Prayer Pavilion of Light
December 19, 2011
*all images courtesy of Architectural Record
Six days away from Christmas morning seemed, to this Denver architect, like a perfect time to review a piece of spiritual architecture. As a Christian myself, I look for spiritual significance in architecture I come in contact with. I recently came across a peace of architecture I thought was very profound and fitting; the Prayer Pavilion of Light designed by DeBartolo Architects.
The Prayer Pavilion of Light was built in Phoenix, Arizona, where a pavilion makes perfect sense. The client was intent on creating a "refuge for reflection"; a place to go to meditate, a space mostly lacking in the hustle and bustle of our cities today. The architect, who had developed the master plan with the church, helped to design this chapel in 2003.
The client wanted the pavilion to not only provide great views of the city but also to stand prominent and highly visible. The first thing that was done was to elevate the chapel on the site. And second the architects isolated the building from other structures by creating courtyards that border the chapel. The approach to the pavilion is a zigzagging path that ascends twenty-eight vertical feet, passing through a landscaped plaza, past a seventy foot long reflecting pool and a massive steel cross that compliments the structure.

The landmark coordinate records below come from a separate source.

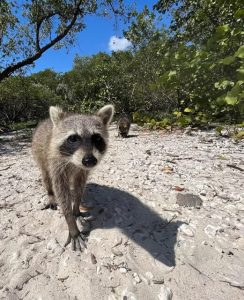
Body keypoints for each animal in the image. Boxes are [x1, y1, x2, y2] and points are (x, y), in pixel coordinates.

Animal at [31, 105, 114, 251]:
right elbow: (61, 192)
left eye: (97, 138)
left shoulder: (82, 170)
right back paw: (50, 193)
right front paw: (71, 222)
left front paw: (76, 207)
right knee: (46, 176)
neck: (73, 161)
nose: (90, 161)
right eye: (73, 138)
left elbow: (79, 186)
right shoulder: (56, 164)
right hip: (39, 153)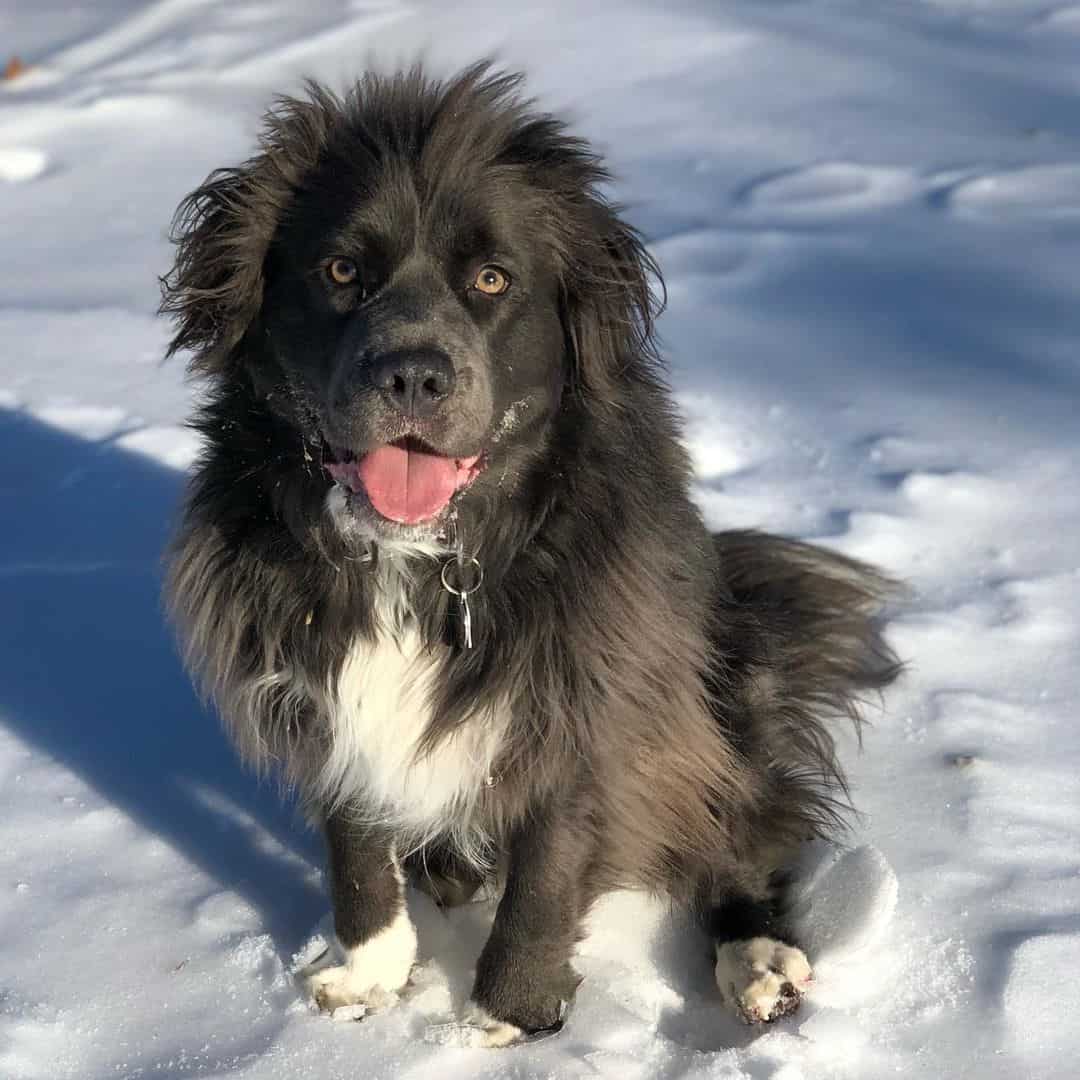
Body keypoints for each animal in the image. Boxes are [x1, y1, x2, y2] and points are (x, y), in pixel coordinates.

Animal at [162, 63, 902, 1041]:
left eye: (491, 278)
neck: (422, 560)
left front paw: (505, 1017)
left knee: (738, 822)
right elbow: (356, 842)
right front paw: (367, 976)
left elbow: (549, 868)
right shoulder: (316, 677)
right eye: (340, 271)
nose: (412, 374)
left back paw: (757, 959)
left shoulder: (591, 693)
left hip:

The structure itself seems to float because the portion of the building which intersects the ground is black concrete and folding glass walls that help eliminate the distinction of inside and out.
Materials were an important consideration in meeting the goal of visibility as well. Typical southwestern architecture makes use of thick stucco walls and clay tile roofs to help insulate buildings from the desert heat. The solution was to create a structure of glass, a material that completely contrasts with the indigenous architecture. Glass in the desert would typically be very inefficient, but the architects got creative and designed a double facade that protects the interior from the hot and arid climate. The inner system is a triple-glazed system while the exterior façade is a fritted glass to give the chapel a more aesthetically pleasing veneer. The gap between the two layers acts as a convection chimney, venting heat through louvers at the top of the wall.
A final consideration the architects needed to keep in mind was the pavilion would be open to the public, twenty-four hours a day. So the chapel's impact at night was of high importance. The use of glass to make the chapel stand out worked well in helping it stand out at night. Throughout the year, different colored LEDs illuminate the pavilion from the inside, making it a beacon of light to the surrounding communities.
Christ's birth, which we celebrate next Sunday, brought light into the world during one of its darkest times. The Prayer Pavilion of Light is doing its best, as a piece of spiritual architecture, to bring light to a single community. It is a place for prayer and meditation in a very frenzied world.